勝手気ままにライトノベルの感想を書いています。

「異能バトルは日常系のなかで 4」感想

異能バトルは日常系のなかで 4 (GA文庫)

〈あらすじ〉
『恋バナ』が覚醒する――!!
《黒焔》VS《始原》。
文芸部『空白の半年間』が遂に明かされる!
「三角巾で顔隠すのかっけー!!」
本物の異能を持つ俺らは、部室の掃除だって神級能力の無駄遣い!
「自作RPGのテストをして下さい」
女子四人がゲームで俺に挑戦!?
「そういえばジューくん、前に彩弓さんと戦ったじゃん」
「懐かしいわね。二人のマジ喧嘩」
それは去年の秋。俺と彩弓さんがガチでぶつかった、正真正銘、初めての異能バトル。
文芸部『空白の半年間』の真相がいま明らかに!!
そして、鳩子から灯代へ放たれた取り消し不能な『恋バナ』が、
文芸部の恋愛模様を覚醒段階へ導く――
文芸部エピソードゼロから、予測不能な急展開を見せる第4弾!!

四人のヒロインの中で最後になった彩弓。察しの良くない僕でも分かるけれど、一番最後に当番が回ってくるヒロインは不人気なのかなあ、と思うし、実際一歩引いた位置から部員を見ている彩弓は物語への関わりが比較的希薄になる。
しかし…まさかその「不人気」に対して突っ込んで物語を進めて行くとは。虚をつかれた感じだ。

厨ニ病全開の寿来を弄ぶ構図はいつものこと。今でこそ平穏な文芸部の風景であるが、過去には寿来と彩弓の対立…本気の異能バトルがあった。これまでミステリアスな彩弓の背景はほとんど語られてこなかった。かつては「生徒会長」候補とまで言われていた彩弓が、何故今も寿来たちと一緒に文芸部をやっているのか。その謎を紐解く時、新たな「争い」の幕が切って落とされる。

寿来の心を射止める厨ニ言語を理解出来てしまう自分が残念すぎて挫けそう。
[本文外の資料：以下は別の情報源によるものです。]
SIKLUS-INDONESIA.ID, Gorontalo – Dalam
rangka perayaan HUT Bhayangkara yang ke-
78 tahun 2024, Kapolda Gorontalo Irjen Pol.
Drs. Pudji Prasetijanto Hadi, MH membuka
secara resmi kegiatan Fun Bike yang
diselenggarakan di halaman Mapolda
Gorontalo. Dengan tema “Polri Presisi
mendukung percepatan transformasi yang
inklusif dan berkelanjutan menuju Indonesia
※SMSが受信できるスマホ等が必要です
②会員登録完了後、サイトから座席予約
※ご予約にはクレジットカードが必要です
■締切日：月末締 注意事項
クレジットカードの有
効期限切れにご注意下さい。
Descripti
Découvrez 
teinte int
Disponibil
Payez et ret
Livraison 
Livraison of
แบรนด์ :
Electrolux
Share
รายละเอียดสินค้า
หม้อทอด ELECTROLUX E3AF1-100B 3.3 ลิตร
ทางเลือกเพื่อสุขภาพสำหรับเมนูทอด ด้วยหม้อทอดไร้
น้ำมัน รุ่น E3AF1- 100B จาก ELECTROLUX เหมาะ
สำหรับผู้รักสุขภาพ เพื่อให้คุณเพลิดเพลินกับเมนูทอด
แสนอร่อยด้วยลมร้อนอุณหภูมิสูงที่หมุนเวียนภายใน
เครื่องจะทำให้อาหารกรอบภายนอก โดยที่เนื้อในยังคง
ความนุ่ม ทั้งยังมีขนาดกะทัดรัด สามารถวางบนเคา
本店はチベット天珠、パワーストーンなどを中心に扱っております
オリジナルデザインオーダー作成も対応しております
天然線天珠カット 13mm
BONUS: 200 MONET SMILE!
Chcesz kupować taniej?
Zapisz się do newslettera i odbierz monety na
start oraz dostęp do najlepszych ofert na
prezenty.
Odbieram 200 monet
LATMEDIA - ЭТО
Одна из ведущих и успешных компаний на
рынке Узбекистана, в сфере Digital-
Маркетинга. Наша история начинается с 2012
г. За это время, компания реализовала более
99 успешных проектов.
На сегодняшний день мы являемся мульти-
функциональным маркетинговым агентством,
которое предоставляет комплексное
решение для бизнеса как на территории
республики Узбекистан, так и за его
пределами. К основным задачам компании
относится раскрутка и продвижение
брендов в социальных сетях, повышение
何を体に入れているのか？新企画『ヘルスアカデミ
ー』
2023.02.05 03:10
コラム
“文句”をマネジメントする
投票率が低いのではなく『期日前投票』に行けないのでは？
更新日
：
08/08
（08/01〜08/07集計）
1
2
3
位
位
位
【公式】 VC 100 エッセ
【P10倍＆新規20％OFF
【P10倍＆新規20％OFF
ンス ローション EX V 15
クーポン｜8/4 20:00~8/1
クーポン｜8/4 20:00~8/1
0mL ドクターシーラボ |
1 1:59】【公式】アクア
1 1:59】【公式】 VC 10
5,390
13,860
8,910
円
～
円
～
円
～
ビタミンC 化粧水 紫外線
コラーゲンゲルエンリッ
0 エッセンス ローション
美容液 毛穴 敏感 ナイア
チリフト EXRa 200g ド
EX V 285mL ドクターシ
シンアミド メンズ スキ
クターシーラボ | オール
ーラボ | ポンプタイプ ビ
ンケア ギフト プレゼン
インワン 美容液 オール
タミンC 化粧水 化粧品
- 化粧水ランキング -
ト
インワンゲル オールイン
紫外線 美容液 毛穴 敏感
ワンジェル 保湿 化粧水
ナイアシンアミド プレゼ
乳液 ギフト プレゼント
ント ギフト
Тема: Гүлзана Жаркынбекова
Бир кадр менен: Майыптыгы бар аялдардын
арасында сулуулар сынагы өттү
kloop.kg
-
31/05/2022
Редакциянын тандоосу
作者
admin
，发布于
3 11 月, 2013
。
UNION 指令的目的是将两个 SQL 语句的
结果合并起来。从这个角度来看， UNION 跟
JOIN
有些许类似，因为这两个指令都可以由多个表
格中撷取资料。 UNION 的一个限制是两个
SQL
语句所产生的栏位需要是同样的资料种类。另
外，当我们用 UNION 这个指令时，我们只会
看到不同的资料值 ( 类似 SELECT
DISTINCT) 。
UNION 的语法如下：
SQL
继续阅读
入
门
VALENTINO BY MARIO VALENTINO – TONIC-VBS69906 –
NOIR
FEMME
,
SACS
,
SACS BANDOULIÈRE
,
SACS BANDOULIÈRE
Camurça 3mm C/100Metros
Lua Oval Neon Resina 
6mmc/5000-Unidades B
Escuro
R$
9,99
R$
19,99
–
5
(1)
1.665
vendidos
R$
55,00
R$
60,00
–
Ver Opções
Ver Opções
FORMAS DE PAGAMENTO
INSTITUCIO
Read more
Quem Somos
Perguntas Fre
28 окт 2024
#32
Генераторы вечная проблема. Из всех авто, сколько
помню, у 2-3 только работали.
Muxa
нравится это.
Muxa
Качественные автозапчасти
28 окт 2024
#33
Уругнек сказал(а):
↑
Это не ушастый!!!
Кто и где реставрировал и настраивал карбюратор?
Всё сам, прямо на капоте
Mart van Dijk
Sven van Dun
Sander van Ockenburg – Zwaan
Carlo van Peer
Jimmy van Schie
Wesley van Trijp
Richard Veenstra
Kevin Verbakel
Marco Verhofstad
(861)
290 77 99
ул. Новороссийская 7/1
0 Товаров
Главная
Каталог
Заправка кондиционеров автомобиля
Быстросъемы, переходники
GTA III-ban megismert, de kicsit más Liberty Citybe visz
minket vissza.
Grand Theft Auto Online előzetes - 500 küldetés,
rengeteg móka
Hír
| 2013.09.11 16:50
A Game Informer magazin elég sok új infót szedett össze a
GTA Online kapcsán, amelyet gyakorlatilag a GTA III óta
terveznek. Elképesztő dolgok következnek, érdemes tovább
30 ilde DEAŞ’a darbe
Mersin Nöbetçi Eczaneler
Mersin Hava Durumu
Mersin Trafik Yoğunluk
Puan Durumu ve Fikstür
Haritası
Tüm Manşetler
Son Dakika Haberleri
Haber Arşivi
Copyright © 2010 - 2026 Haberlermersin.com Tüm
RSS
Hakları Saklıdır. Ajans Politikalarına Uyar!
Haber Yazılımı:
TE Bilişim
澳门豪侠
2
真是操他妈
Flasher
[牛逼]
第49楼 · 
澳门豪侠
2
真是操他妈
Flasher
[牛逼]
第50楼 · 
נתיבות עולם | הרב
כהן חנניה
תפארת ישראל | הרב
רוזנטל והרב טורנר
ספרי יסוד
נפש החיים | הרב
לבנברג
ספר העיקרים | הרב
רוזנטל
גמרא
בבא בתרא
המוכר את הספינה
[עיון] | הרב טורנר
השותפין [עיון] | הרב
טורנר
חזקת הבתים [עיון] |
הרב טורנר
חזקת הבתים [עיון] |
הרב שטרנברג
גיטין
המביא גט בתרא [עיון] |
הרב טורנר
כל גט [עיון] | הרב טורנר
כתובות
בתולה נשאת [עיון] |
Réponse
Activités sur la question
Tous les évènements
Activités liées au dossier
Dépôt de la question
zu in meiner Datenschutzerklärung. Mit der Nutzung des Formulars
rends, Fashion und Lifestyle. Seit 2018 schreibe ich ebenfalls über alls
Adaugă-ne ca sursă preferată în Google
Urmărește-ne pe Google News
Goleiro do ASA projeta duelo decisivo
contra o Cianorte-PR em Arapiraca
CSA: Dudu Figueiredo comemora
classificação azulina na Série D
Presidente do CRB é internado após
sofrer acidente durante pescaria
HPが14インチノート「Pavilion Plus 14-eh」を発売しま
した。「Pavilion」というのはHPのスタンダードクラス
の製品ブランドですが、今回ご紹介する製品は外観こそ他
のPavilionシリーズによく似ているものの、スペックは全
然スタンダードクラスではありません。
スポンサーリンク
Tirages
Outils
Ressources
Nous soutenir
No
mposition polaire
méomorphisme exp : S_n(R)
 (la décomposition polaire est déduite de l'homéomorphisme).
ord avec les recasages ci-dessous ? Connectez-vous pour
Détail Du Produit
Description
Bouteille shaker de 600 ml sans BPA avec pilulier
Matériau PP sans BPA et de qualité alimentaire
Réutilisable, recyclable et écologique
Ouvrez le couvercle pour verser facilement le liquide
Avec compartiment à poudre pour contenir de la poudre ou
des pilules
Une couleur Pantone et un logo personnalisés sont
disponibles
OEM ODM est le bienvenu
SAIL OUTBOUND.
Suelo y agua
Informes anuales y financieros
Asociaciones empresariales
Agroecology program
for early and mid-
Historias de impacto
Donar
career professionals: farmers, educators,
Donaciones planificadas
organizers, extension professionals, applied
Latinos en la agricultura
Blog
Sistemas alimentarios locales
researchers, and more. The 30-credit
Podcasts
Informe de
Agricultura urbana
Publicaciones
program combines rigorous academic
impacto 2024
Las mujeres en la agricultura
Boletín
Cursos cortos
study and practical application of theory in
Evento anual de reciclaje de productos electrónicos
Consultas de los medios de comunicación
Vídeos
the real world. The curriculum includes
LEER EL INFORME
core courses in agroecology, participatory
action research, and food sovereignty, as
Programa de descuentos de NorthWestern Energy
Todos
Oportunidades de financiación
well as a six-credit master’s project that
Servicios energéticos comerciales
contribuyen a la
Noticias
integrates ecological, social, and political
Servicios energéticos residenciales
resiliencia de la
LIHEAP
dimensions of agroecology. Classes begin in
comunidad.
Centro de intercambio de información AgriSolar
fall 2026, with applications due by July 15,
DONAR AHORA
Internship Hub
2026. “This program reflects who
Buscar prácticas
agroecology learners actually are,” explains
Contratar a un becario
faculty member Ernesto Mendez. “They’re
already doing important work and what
まあこの感覚を理解出来ない人は、そもそもこの本を手に取ってここまで読み続けないと思うが…褒めてるんですよ?

文芸部四ヒロイン最後の彩弓ということで、これで当番回は終わり、ある意味これからが本番と言える構成になっている。アホなことばかり言っている寿来に心惹かれる彩弓。しかし彼女だけではなく、灯代、鳩子、千冬にしても、寿来への想いはある。その想いをいつまでも隠していては他の女の子たちに先をいかれてしまうのではないか?
これまで平穏だったのは寿来との関係をヒロインたちがある意味「遠慮」していたから。この遠慮がなくなった時、タイトル通り本格的な異能バトルが始まってしまう可能性がある。

文芸部を取り巻く環境は変わっていくのか。このまま単なる「日常」を繰り返して行くのか。日常の変化に一番鈍感なのは、一番非日常を望んでいた寿来であるのは何という皮肉か。心が抜き身になった女の子たちは、世界を滅ぼす力を持っている。さて、どう展開していくのかなあ。